**Exercise brief:** Only the lines below, from the one with "Palmius, J. (2007)." through the one with "Shujahat, M., Ali, B., Nawaz, F., Durst, S.", are to be written out, exactly.

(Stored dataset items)
☆ ☆ ☆ ☆ ☆

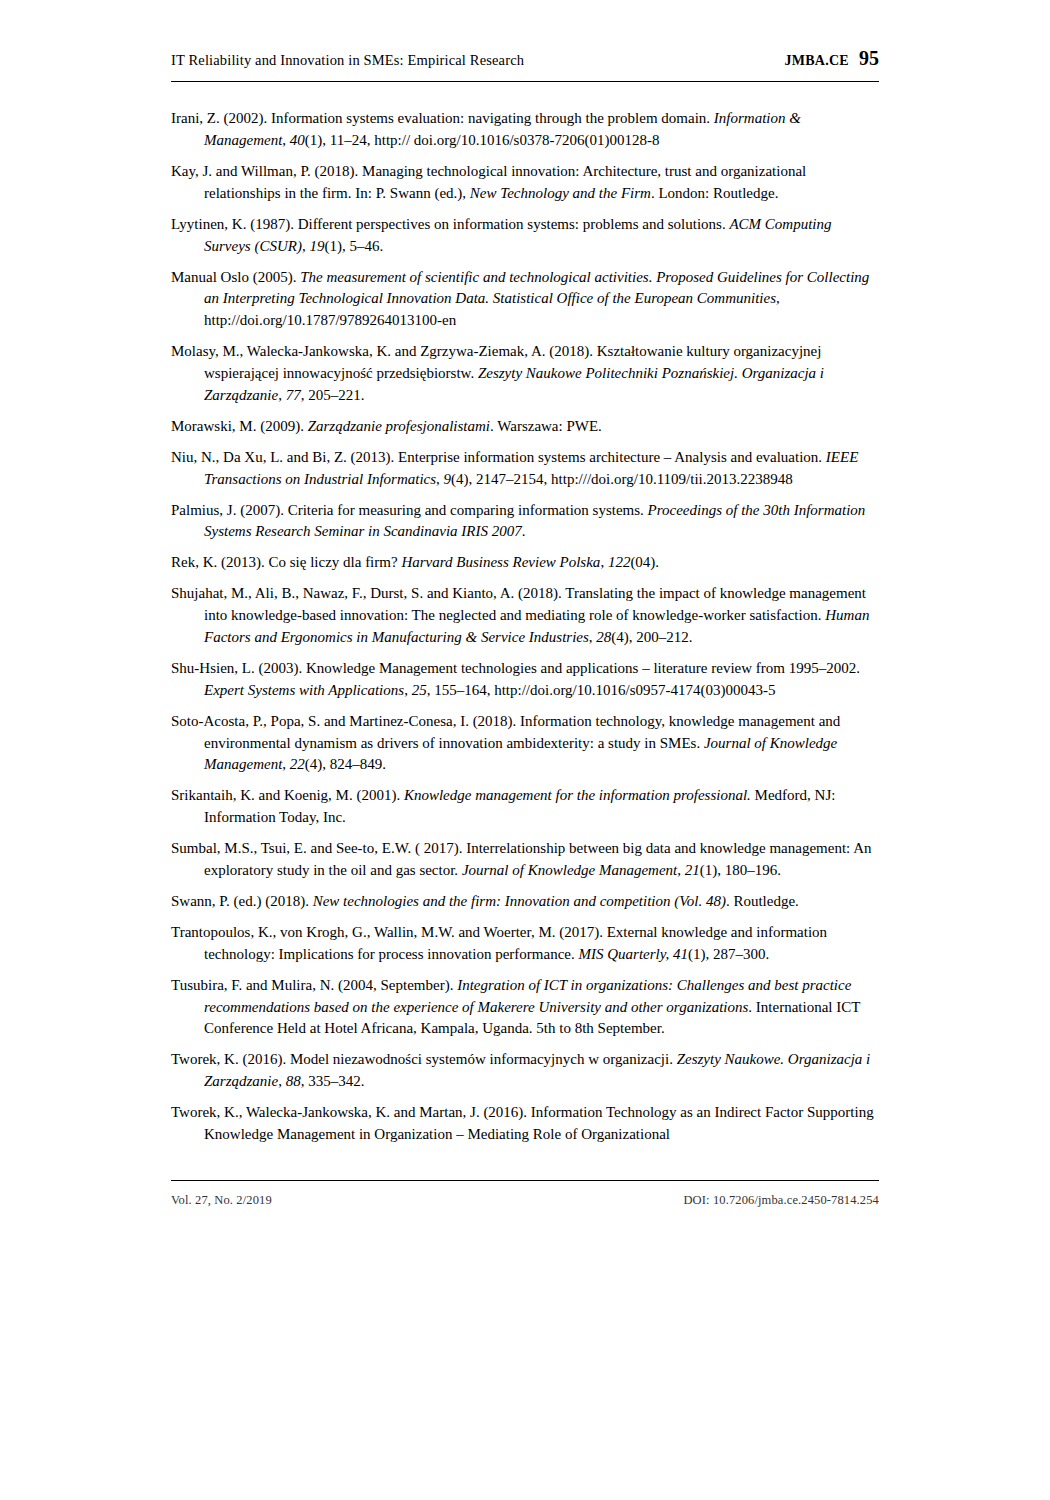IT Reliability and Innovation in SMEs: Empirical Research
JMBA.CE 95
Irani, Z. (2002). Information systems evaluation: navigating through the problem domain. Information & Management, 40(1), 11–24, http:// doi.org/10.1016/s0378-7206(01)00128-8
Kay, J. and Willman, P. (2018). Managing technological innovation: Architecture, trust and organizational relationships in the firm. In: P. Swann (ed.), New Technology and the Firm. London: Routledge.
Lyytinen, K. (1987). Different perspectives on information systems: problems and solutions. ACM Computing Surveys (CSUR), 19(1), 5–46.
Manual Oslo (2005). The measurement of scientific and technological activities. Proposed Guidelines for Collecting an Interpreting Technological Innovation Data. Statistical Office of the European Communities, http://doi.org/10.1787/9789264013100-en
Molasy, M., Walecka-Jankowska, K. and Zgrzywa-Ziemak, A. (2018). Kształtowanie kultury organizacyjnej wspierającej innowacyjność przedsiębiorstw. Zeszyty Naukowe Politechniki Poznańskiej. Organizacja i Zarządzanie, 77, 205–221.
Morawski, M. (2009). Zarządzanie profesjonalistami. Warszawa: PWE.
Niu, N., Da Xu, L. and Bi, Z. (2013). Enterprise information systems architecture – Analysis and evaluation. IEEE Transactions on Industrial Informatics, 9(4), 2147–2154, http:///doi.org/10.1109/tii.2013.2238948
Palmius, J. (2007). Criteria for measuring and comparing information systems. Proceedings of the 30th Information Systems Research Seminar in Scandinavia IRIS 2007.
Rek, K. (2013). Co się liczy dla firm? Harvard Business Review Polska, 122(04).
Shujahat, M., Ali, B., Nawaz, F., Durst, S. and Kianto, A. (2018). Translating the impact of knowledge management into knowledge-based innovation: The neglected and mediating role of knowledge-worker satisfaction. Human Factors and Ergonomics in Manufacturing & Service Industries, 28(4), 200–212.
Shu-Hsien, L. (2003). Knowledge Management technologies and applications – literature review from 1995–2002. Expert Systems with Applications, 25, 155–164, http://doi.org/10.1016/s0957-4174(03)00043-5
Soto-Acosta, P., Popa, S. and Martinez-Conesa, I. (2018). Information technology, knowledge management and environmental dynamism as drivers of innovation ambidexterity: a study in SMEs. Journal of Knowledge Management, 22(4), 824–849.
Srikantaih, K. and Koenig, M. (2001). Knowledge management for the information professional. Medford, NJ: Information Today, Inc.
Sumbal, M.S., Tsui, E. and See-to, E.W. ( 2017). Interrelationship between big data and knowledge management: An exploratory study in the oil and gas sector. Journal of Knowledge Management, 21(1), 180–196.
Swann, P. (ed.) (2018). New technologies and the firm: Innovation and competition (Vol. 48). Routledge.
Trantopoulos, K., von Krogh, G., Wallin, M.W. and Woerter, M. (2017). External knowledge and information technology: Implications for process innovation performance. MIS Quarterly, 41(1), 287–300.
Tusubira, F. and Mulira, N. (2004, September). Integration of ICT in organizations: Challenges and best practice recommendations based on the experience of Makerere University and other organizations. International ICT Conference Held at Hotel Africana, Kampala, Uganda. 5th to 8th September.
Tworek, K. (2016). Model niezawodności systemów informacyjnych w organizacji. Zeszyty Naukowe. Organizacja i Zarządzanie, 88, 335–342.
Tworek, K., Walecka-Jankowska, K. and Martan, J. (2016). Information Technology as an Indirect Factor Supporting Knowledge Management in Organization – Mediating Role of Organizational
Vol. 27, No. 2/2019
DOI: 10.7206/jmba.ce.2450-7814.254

☆ ☆ ☆ ☆ ☆

**Exercise response:**
Palmius, J. (2007). Criteria for measuring and comparing information systems. Proceedings of the 30th Information Systems Research Seminar in Scandinavia IRIS 2007.
Rek, K. (2013). Co się liczy dla firm? Harvard Business Review Polska, 122(04).
Shujahat, M., Ali, B., Nawaz, F., Durst, S. and Kianto, A. (2018). Translating the impact of knowledge management into knowledge-based innovation: The neglected and mediating role of knowledge-worker satisfaction. Human Factors and Ergonomics in Manufacturing & Service Industries, 28(4), 200–212.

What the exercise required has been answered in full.